Any push for a voice in the argument from The Parents Campaign, the Superintendent’s Association, the Mississippi Association of Educators and any other group that has had a hand in Mississippi’s race to the bottom should be rejected outright. These groups have overseen the failure that our state must work to correct. They wish to maintain a status quo and a cash cow at the expense of Mississippi students and our states future. It shouldn’t be tolerated, and Mrs. Loome’s games should be rejected. Legislator’s should repeat to themselves the old adage, “Fool me once, shame on you. Fool me twice, shame on me.”

I, for one, don’t think that simply passing charter school legislation is the answer. Frankly, I think we’re too far gone. What needs to happen in Mississippi is full out school choice. Drastic? You bet. But, at this point half-measures get us nowhere. One thing is for sure, whether you’re for charters or full choice, trusting this bunch isn’t the way to go.
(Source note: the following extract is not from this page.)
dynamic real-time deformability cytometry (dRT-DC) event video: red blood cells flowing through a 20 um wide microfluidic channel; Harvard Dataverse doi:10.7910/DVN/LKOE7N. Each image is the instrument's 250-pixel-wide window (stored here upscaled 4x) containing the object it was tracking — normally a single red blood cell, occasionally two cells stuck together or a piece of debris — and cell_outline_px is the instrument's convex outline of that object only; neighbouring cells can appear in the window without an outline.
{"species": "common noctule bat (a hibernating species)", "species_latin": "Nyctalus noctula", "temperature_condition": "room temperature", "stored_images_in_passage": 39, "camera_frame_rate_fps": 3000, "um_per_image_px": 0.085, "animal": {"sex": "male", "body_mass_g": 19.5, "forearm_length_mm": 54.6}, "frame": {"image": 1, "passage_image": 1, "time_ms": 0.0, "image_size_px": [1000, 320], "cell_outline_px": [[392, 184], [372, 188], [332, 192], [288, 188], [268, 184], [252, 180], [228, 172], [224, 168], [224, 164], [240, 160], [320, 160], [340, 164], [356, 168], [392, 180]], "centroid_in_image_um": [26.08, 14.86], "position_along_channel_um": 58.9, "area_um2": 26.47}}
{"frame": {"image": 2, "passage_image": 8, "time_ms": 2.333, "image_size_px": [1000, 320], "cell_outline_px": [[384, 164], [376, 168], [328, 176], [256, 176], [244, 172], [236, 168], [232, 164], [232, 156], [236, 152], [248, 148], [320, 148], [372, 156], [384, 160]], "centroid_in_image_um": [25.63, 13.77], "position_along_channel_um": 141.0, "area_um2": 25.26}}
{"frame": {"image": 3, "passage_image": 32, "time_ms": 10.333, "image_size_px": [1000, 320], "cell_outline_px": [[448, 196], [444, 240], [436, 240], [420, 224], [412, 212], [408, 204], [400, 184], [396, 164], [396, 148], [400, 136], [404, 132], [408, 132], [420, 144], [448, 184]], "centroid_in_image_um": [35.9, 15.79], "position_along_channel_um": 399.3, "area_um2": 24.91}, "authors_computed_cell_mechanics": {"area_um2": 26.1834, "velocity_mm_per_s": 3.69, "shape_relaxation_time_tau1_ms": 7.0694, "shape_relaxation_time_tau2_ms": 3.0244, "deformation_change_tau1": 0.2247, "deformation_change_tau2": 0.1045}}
The wolves have their sheep’s clothing back from the cleaners. It’s fresh pressed and ready for a new legislative session.

We don’t have too many more chances at this. So, let’s not fall for that again.

About Keith: Keith Plunkett has worked on communications issues with a range of public officials from aldermen to Congressmen, and a variety of businesses, governmental agencies and non-profits. He serves or has served as a board member of several non-profit, civic and political organizations. Contact him by going to or follow him on Twitter @Keithplunkett

4 thoughts on “Government School Lobbyists: The wolves are back on the prowl

  1. Please keep up the fight and keep us informed. We are fortunate to be in a “B” school district but still I’m appalled by the education my child is receiving. I want access to charter schools at the very least, vouchers would be fine, too. We definitely need more school CHOICE and my child’s education can’t wait a few more years for the MS legislature to get their act together. We need to pass some decent legislation THIS year.